Amazon employees witnessed systematic disadvantages for Black workers. (File photo)

Amazon’s corporate workplace has deep, systemic issues that disadvantage African American employees and workers from other underrepresented backgrounds, according to Recode.

The tech news website said in a report that over a dozen current or former employees at Amazon's corporate headquarters say they have witnessed such systematic disadvantages.

"We struggle to bring [Black] folks in because there's not a whole lot of desire, in my opinion, to go outside of our normal practices," an Amazon diversity manager told the website.

The manager said those employees had difficulty advancing at times once they began their jobs at the company.

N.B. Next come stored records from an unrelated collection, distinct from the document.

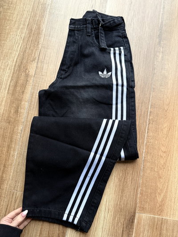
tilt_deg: -80.9
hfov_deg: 56.8
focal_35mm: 24
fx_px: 164
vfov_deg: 71.6
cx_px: 89
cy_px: 118
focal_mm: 6.76
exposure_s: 1/107
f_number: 1.78
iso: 200
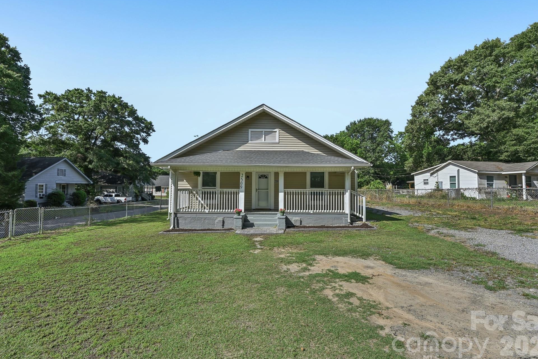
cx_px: 273
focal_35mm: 17
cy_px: 174
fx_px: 247
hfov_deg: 94.9
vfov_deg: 71.9
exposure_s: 1/500
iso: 100
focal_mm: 15.5
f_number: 8
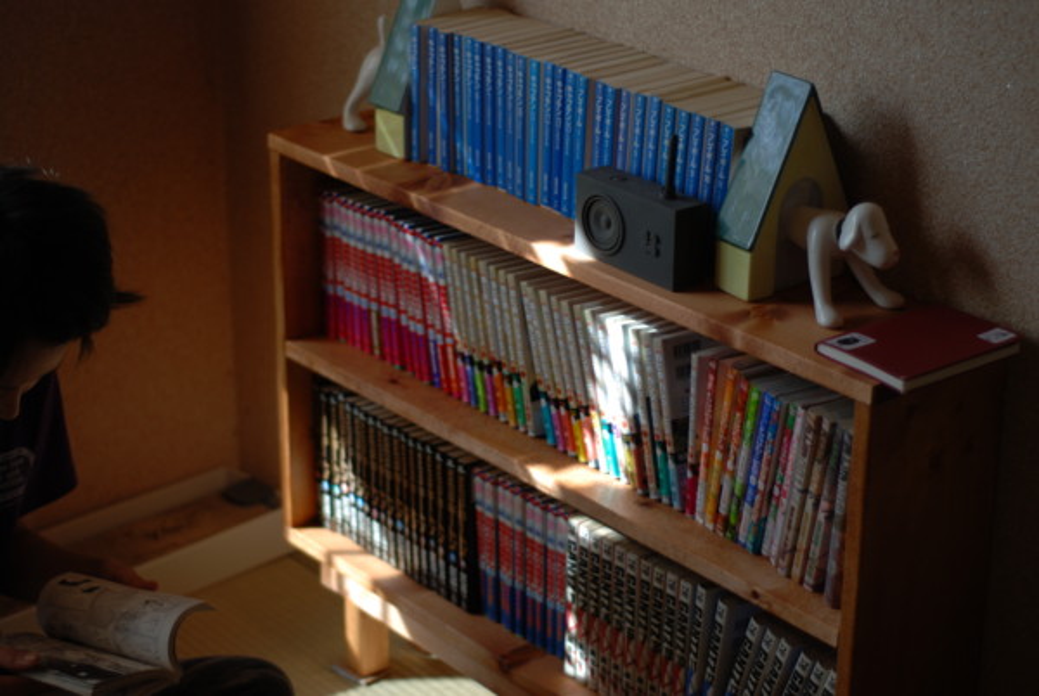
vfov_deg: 18.2
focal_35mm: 75
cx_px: 520
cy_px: 348
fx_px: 2168
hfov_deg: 27.0
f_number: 1.8
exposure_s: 1/500
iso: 100
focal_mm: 50
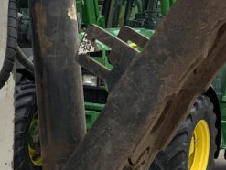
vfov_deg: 12.4
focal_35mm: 120
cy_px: 94
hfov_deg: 16.4
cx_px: 142
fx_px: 785
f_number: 1.8
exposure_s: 1/1311
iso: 16
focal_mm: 3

“And then when they do get here, it’s harder to get promoted, harder to get top-tier rated, and easier to get lowest-tier. All those things combined make it so folks don’t wanna stay. And folks will leave Amazon and go take on more senior roles elsewhere,” the manager added.

According to Amazon's most recent diversity data report, 32.1 percent were White, while around 26.5% of the employees at the company were Black, 22.8% were Hispanic, and 13.6% were Asian.

Whereas 56.4% of the company’s US managers were White, nearly 10.6% were Black, 9.5% were Hispanic, and 19.5% were Asian, according to that data.

“Amazon was not doing things in a way that represents best practices that would advance diversity and inclusion in any way that is meaningful and thoughtful,” Chanin Kelly-Rae, a former manager of diversity for a division of Amazon Web Services, told Recode. “Let me add: Amazon appeared to be taking steps backward instead of forward.”

The employees told the outlet that Black workers had sometimes been employed for lower-level jobs than what they were really qualified for.

"It is not uncommon for women, and especially Black women, to have a role advertised at one level but extended an offer at a position that is lower," Recode quoted a diversity and inclusion manager as saying.

Amazon reacted to the report, telling the website, "We disagree with this characterization of Amazon's culture and believe that it misrepresents the facts and is based on the views of a small number of individuals."

On Twitter, former Reddit CEO Ellen Pao described the report as "too sad and exhausting so please read it."

Meanwhile, President Joe Biden has defended workers’ rights to form unions at the company, saying, “Unions lift up workers, both union and non-union, but especially Black and Brown workers.”

“There should be no intimidation, no coercion, no threats, no anti-union propaganda. No supervisor should confront employees about their union preferences,” he tweeted on Sunday.

Amazon, America’s second-biggest private employer, has no unionized labor in the United States and has long avoided unionization.

Employees at its fulfillment center in Bessemer, Alabama, would be the first if they vote in favor of unions.

A spokeswoman from the Retail, Wholesale & Department Store Union (RWDSU) said, however, there had been many reports of various “various intimidation tactics used by Amazon on this campaign and during the voting period.”